A breve distanza dal nuovo Embassy, l’altra band cardine dell’indie-pop scandinavo più “sintetico”, i Mary Onettes pubblicano il loro attesissimo “Hit The Waves”, il loro terzo Lp in ben tredici anni di carriera.
Per quanto tra i più credibili revivalisti della scena – il loro sound pare una “replica d’artista” di quello dei Cure più pop – gli svedesi in questione non hanno mai brillato per scrittura pop, salvo qualche notevolissima eccezione (“Dare” su tutte).
Per la prima volta i Mary Onettes si affidano alle mani di un produttore, in questo caso Dan Lissvik, scelta obbligata visto che quest’ultimo lavora coi già citati Embassy. Il risultato è un suono ripulito, ma le coordinate erano già fissate prima di iniziare – “Hit The Waves” non riserverà grandi sorprese agli ascoltatori, salvo forse una minor incidenza di brani uptempo.

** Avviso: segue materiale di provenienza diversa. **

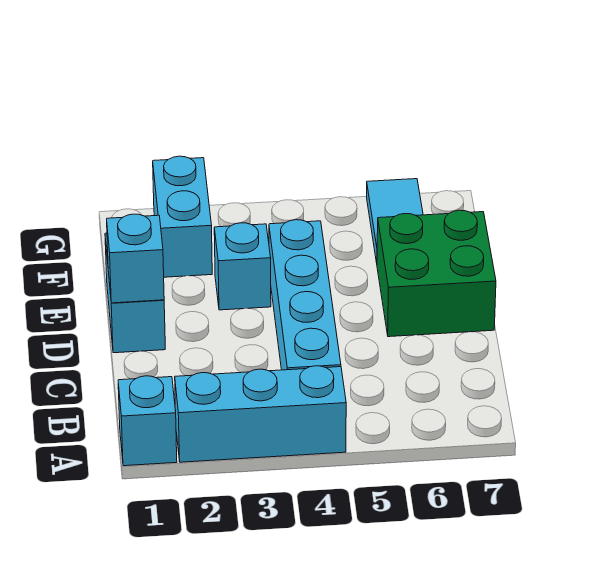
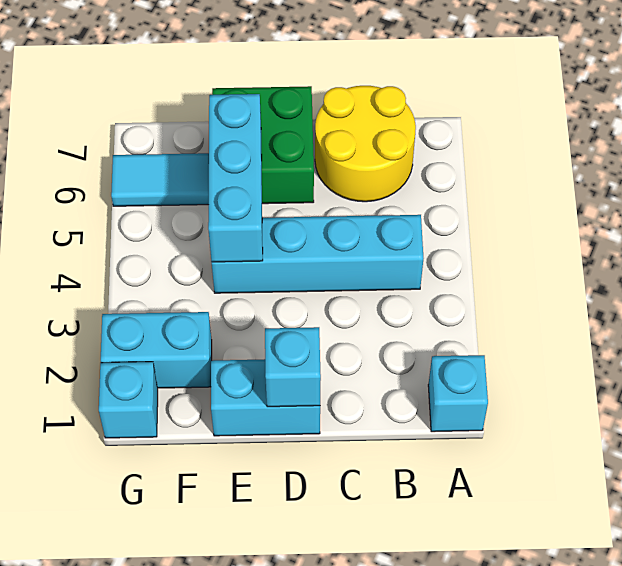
cyan brick A2:A4 level 1 -> cyan brick E4:E6 level 2
none -> yellow round brick B6:C7 level 1
cyan brick E3 level 1 -> cyan brick G1 level 1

Il singolo, “Evil Coast”, unico vero highlight, rappresenta bene lo spirito del disco:in esso Philip Ekstrom ha gioco facile nell’interpretare alla sua maniera l’andatura paesaggistica del brano, tra bagliori sintetici e brevi spruzzate chitarristiche. Ma anche in questo terzo disco i Mary Onettes mostrano l’aspetto più algido della loro musica: sospiri ghiacciati spirano dagli arrangiamenti placidi e ariosi delle canzoni, che non hanno mai un senso della progressione, che è poi quello che serve a tradurre le emozioni e ad amplificarle.
Anche le interpretazioni accentuate di Ekstrom finiscono per suonare piatte, e ancora una volta l’effetto principale di un disco della band svedese è un vago senso di noia, quella di un prodotto senz’anima.